The home in Lafayette, Calif., is teetering perilously on a hillside that partially collapsed during a landslide in February, wiping out the backyard, said the home’s listing agent, Valerie Crowell.

Any buyer who can see the potential and is willing to fork over the cash will have their hands full, because the one-story home is red-tagged — meaning it has been determined to be uninhabitable.

Listing details

Price: $850,000

Location: Lafayette in Contra Costa County

Interior square footage: 2,385

Bedrooms/baths: 4/3

Built: 1961

Crowell was upfront about the state of the Chapel Drive property in her description on the real estate website Redfin: The “Grand home on a quiet cul-de-sac has met misfortune.”

“Do the hard work and benefit from a incredible view of Mt. Diablo,” the listing reads. “Home is priced to reflect the cost of repairs. Will you be the one to restore this majestic home to it's prior glory? Nice flowing floor plan.”

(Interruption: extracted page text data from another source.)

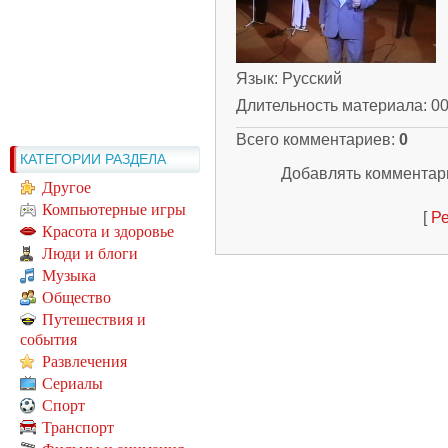
Язык
: Русский
Длительность материала
: 0
Всего комментариев
:
0
КАТЕГОРИИ РАЗДЕЛА
Добавлять комментари
Другое
Компьютерные игры
[
Ре
Красота и здоровье
Люди и блоги
Музыка
Общество
Путешествия и
события
Развлечения
Сериалы
Спорт
Транспорт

The home may be a deal for the Bay Area, where affordable real estate is hard to come by. The average Bay Area home runs between $895,000 and $899,000, according to the California Assn. of Realtors’ latest price report.

The home is one of three properties that were damaged by heavy rains this winter, she said. The backyard of a neighboring home also crumbled amid the storms, but that homeowner is rebuilding the hillside.

Crowell said the optics of the listed home are not ideal, but it has garnered at least one offer, as well as some interest from engineers who “are just licking their chops.” “They love that stuff,” she said.

Since Crowell posted the listing last week, she said she has been fielding three to four calls a day from prospective buyers. That’s down from the five to six calls a day she had been getting.

She thinks the description of the Contra Costa County home might dissuade buyers.

But that’s OK, Crowell said, because she is looking for serious buyers who will use some “imagination and creativity” to turn the 2,385-square-foot home and crumbling hillside into a fortress.

Built in 1961, the home is nestled on a half-acre lot that offers a clear and direct view of Mt. Diablo, a popular 3,849-foot summit east of San Francisco.

Crowell’s clients purchased the home in 1968 and raised their children there. They were forced to move out after the home was damaged and deemed unsafe.

The husband and wife, who are in the 90s, had planned to “live in the home for the rest of their lives,” she said.

“This is a really nice family that something happened to, and we are just trying to do the best thing for them,” Crowell said.